Prime-Time Pioneer

updated 11/03/1997 AT 01:00 AM EST

originally published 11/03/1997 AT 01:00 AM EST

TO THE GENTLEMEN OF THE PRESS in the mid-1960s, Nancy Dickerson was a source of frequent irritation. No matter how many reporters were present, President Lyndon B. Johnson would make a bee-line for the streak of feminine color in their gray flannel ranks. "Hello, Nancy!" he'd bellow into her mike.

Dickerson had no trouble standing out in the Capitol Hill crowd. As a correspondent for CBS in 1960, she was the first female TV reporter to cover a national political convention and later became the first woman to have a daily news program on network television (Inside Washington). When she died at 70 on Oct. 18 in Manhattan after complications from a stroke, Dickerson left a journalistic legacy spanning the March on Washington in 1963 to the 1996 presidential election, paving the way for other newswomen. "She was the ultimate pioneer," says Lesley Stahl, 55, of CBS's 60 Minutes. "She was out there all by herself, covering presidents, covering the conventions, getting really important scoops and raising a family."

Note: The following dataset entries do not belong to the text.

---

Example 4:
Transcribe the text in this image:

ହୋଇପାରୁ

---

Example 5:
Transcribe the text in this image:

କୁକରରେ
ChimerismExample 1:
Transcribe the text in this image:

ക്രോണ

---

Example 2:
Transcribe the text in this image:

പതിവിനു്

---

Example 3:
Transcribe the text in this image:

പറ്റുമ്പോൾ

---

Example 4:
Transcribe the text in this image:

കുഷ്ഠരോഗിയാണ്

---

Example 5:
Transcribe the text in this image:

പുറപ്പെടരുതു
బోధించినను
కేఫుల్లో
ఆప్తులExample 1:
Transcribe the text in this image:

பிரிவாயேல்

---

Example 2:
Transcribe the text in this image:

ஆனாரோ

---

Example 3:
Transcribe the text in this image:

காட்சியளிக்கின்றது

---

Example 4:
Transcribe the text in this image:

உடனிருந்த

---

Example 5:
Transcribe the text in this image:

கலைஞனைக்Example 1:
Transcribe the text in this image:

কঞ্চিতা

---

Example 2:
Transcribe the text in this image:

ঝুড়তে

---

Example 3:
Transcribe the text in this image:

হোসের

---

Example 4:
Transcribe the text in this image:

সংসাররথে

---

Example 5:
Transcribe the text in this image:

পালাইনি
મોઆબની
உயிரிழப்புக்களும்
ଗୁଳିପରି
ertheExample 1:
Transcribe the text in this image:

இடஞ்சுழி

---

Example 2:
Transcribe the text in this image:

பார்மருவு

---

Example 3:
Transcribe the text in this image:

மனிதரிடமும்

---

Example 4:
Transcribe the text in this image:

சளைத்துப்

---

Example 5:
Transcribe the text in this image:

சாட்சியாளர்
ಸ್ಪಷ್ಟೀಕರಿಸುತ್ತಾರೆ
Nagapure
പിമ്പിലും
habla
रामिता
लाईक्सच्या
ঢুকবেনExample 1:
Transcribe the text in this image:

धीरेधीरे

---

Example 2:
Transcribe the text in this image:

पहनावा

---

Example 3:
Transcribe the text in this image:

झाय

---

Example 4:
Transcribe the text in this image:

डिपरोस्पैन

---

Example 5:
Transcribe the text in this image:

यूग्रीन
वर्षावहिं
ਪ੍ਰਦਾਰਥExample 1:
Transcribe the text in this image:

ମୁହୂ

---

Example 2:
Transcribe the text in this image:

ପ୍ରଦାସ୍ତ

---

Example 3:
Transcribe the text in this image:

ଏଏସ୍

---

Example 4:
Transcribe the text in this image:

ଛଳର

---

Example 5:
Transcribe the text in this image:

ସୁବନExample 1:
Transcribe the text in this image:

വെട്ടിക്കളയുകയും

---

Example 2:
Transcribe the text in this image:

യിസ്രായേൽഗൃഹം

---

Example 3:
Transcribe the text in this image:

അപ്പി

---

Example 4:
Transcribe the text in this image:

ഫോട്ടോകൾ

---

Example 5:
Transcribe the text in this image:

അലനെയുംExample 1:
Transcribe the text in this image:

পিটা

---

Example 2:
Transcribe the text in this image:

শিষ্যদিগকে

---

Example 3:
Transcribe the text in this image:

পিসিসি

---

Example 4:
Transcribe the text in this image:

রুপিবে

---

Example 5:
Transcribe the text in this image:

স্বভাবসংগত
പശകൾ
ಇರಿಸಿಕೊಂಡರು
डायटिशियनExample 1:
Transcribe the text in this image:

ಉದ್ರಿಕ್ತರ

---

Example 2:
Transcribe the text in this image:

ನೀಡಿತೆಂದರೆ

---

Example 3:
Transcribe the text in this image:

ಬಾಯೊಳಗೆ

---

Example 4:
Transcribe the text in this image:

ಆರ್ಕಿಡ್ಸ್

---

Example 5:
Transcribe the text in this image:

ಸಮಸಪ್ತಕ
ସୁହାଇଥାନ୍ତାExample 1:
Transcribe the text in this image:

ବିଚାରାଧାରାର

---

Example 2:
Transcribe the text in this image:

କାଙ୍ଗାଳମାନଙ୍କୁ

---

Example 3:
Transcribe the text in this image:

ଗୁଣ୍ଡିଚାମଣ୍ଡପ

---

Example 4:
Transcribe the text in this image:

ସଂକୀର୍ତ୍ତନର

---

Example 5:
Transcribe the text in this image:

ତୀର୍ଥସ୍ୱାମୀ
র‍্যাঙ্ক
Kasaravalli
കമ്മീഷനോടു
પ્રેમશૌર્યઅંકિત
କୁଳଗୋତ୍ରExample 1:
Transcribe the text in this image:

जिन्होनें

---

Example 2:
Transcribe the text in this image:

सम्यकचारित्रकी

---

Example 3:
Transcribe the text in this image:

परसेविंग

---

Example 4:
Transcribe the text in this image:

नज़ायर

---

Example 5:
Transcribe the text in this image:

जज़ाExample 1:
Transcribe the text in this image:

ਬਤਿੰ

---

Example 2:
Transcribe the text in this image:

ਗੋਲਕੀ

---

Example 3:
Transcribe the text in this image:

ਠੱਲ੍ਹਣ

Dickerson was equally adept on the social circuit. In her 1976 autobiography, the onetime teacher from Wauwatosa, Wis., revealed that she had dated three senators, including John F. Kennedy ("the complete male chauvinist," she wrote), and had deflected a proposition from Johnson ("I didn't find LBJ very sexy"). During her marriage from 1962 to 1983 to developer Wyatt Dickerson, the father of her two children, Nancy threw lavish parties at their Washington townhouse or their country mansion in McLean, Va., entertaining the likes of the Reagans, Sinatras and Harrimans.

At home, Dickerson, who married former Deputy Secretary of State John Whitehead in 1989, was a burnt-toast cook and a devoted mother. "She was constantly trying to learn and to pass that on to us," says her youngest child, John Dickerson, 29, a correspondent for TIME. Even as she battled illness over the last two years, she "never ever gave up," he says. "That's the way she lived her whole life."